Abusers live in secrecy, and their kids are shy and closed-off."

"Except the ones who don't and aren't," said Madeline.

"Well, I guess they better hope you aren't on the jury, since you already got that man convicted."

"Reasonable doubt, that's the law," said Madeline. "When he tells people she was inside the waterbed and there wasn't a break in it anywhere until he cut it open to get her out, then he better plead insanity because ain't no jury in this city, white or black, that would let him off. He ain't O. J.

and ain't nobody going to believe him if he starts talking about the LAPD framing him, not even if he got Johnnie Cochran and a choir of angels on his defense team."

"Johnnie Cochran ain't taking this case anyway," said Ura Lee, "cause the Browns don't have that kind of money and besides, Tamika isn't dead."

"Brain-damaged so she might as well be dead. Poor little girl."

Ura Lee looked over at the hallway and saw Mack standing there. "You need something, Mack?"

"Did Tamika go into the water last night?" he asked.

"It's not like we were talking soft," said Ura Lee. "Mack, don't you have homework?"

"I'm five."

"No reason to treat you like babies," said Ura Lee.

Mack and Madeline both looked at her like she was crazy.

"That's why I don't tell jokes," said Ura Lee. "Nobody ever laughs."

"Nobody thinks you're joking, that's why," said Madeline.

"Yes, Mack, the Browns' little swimmer almost drowned and she was without air for so long it hurt her brain."

"She isn't dead?"

"No, Mack, she's alive. But there's things she won't be able to do anymore. Doctors don't know how bad the damage is yet. She might get some of it back, she might not."

Mack had tears in his eyes. He was taking it harder than Ura Lee would have expected.

"Mack, this kind of thing happens sometimes. Accidents that hurt people.
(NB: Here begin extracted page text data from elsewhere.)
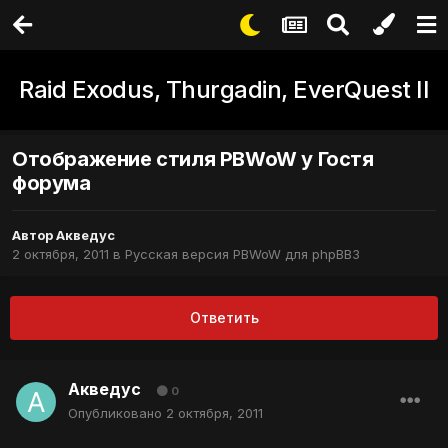
Raid Exodus, Thurgadin, EverQuest II
Отображение стиля PBWoW у Гостя
форума
Автор
Акведус
2 октября, 2011
в
Русская версия PBWoW для phpBB3
Ответить
Акведус
0
Опубликовано
2 октября, 2011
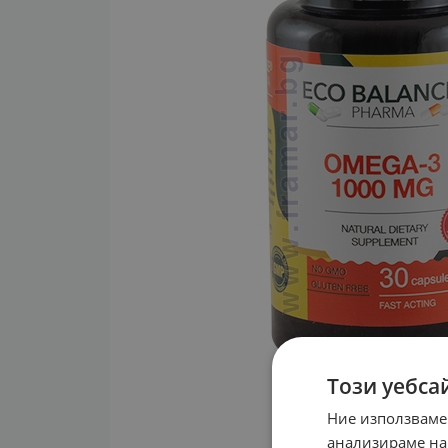
Този уебса
Ние използваме
анализираме на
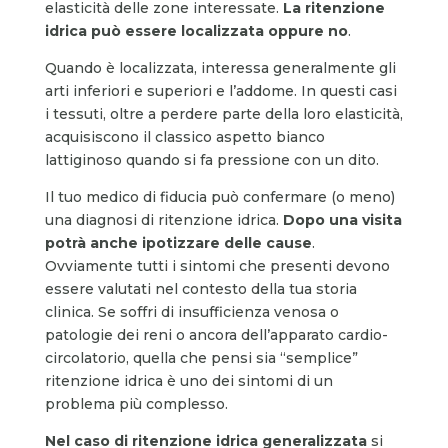
elasticità delle zone interessate.
La ritenzione
idrica può essere localizzata oppure no
.
Quando è localizzata, interessa generalmente gli
arti inferiori e superiori e l’addome. In questi casi
i tessuti, oltre a perdere parte della loro elasticità,
acquisiscono il classico aspetto bianco
lattiginoso quando si fa pressione con un dito.
Il tuo medico di fiducia può confermare (o meno)
una diagnosi di ritenzione idrica.
Dopo una visita
potrà anche ipotizzare delle cause
.
Ovviamente tutti i sintomi che presenti devono
essere valutati nel contesto della tua storia
clinica. Se soffri di insufficienza venosa o
patologie dei reni o ancora dell’apparato cardio-
circolatorio, quella che pensi sia “semplice”
ritenzione idrica è uno dei sintomi di un
problema più complesso.
Nel caso di ritenzione idrica generalizzata
si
All you can do is pray that it doesn't happen to someone you love, and then pray for strength to deal with it if it does."
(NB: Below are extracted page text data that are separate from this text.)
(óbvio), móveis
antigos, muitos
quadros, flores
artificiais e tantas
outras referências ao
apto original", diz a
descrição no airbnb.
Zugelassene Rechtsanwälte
"I should have told her," said Mack.

"Told her what?"

"To stop wishing she could be a fish."

"Mack, honey, this doesn't have a thing to do with you."

But Madeline was intrigued now. "She told you she wanted to be a fish?"

Ura Lee didn't want Madeline to start making something out of this. "It wouldn't matter if she did."

"Well it would too, if it would show she had a motive for getting into that waterbed."

"Motive or not, she can't fit down the hose hole in a waterbed, and that was the only way she could have got in."

"If Mack knows something," said Madeline stubbornly, "then he's got to tell."

"He's five years old," said Ura Lee. "Nobody is going to accept his testimony, especially since there's no way Tamika could have got in that waterbed except through the gash Curtis Brown cut in it."

Ura Lee turned to Mack. "Mack, this is a grownup conversation. Tamika's going to be fine in the end, I'm sure of it. It's sweet of you to care what happens to your friend's big sister. But now you need to let us talk."

Mack turned around and went back up the hall. Madeline was about to talk again, but Ura Lee held up her hand till she heard the door close. Then she got up and walked to the hall and looked down to make sure Mack wasn't faking being out of earshot.

"Well?" asked Madeline, when Ura Lee returned to the living room.

"Well I did not go over there to spy on them. I think you want to talk to Miz Ophelia for that kind of thing."

"Oh, she wouldn't go in that room, she called it the death room and said it had some powerful curse on it."

"Well, if you're reduced to asking me for gossip, Madeline, you are at the bottom of the barrel, cause nobody tells me anything and I wouldn't remember it if they did."

In his bedroom, Mack was afraid to go to sleep. What if he dreamed again, and someone else had something terrible happen to them? So many cold dreams. A whole neighborhood full of them.